「なぜ世界は存在しないのか」感想文 その7

6章 芸術の意味

 

<要約>

・芸術の意味は、わたしたちが対象を能動的に見ている様を自認することによって、わたしたちを「意味」に直面させることにある。

・ゴッドロープ・フレーゲの用語法では、「意味(ジン)」とは、ある表現のわたしたちへの与えられ方を指し、否現実のものを含む。それに対し、「意義(ベドイトウング)」とは、その表現が結びついている現実の対象を指している。

・哲学者スタンリー・カヴェル曰く「幻想とは、実在と分け隔てられたものではなく、実在と混然一体なものである」。

・芸術の意味は、「意味」に対する解釈の多様性な在り方(両価値性)に親しませてくれることにある。

・芸術は、新たな意味でわたしたちを驚かせ、日常とは違った角度から対象を照らしてくれるものだ。

・わたしたちがある対象を視るとき、その対象は常に何らかの背景を伴って前に歩み出す(存在する)が、その背景は前に出てくることなく、わたしたちの目から覆い隠されている。

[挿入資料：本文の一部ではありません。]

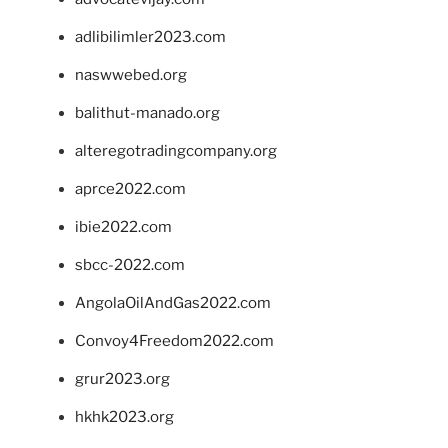
adlibilimler2023.com
naswwebed.org
balithut-manado.org
alteregotradingcompany.org
aprce2022.com
ibie2022.com
sbcc-2022.com
AngolaOilAndGas2022.com
Convoy4Freedom2022.com
grur2023.org
hkhk2023.org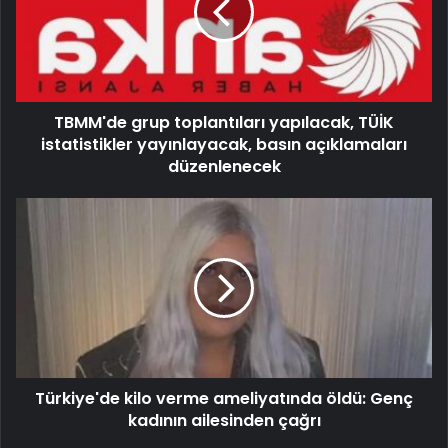
TBMM'de grup toplantıları yapılacak, TÜİK
istatistikler yayınlayacak, basın açıklamaları
düzenlenecek
Türkiye'de kilo verme ameliyatında öldü: Genç
kadının ailesinden çağrı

・わたしたちは、無限に多くの意味の場のなかをともに生きながら、そのつど改めて当の意味の場を理解していくのであり、それ以上に何も求めることはない。

 

<感想>

芸術については、私は絵は好きですが、美術館に行って、能動的に絵を観るのはやったことないですね。音楽も好きです。カラオケで歌ったり、Youtubeで聴いたりしますが、基本的にPOP'sしか聴かないので、歌詞の意味を深読みしたりはあんまりする機会ないですね。

 

芸術家で一番好きなのは、ゴッホですね。日本人は好きな人多いそうですが、あの自分の魂そのものをキャンバスに塗りたくっていくようなタッチは、「気合入ってんな~」と嬉しくなります。あと、晩年精神が狂っていく自分の自画像を何枚も描いたりして、そういう苦しみ、滅びゆくものと、真正面から対峙しようとする姿勢は敬服します。

 

私の場合は、芸術品を鏡にして、作者の頭の中とか、背景とか想像する感じですね。作品を見れば、「この人面白いことに挑戦してるな」とか「この人悲しみの感情が強いな」とか、いろいろ見えてくるので面白いです。

 

世界の芸術家たちは、現実社会の構造とか、哲学的な思想を作品に投影したりしてるんですね。あんまり、そういう芸術品に触れたことないから、何か機会があれば見てみて、能動的に意味の場を理解したくなりました。

 

私は人類絶滅反対派の人間なので、ゴッホみたいに気合の入ったバトンを受け取って、次の人に私の気合の入ったバトンを渡していければいいなぁと思っています。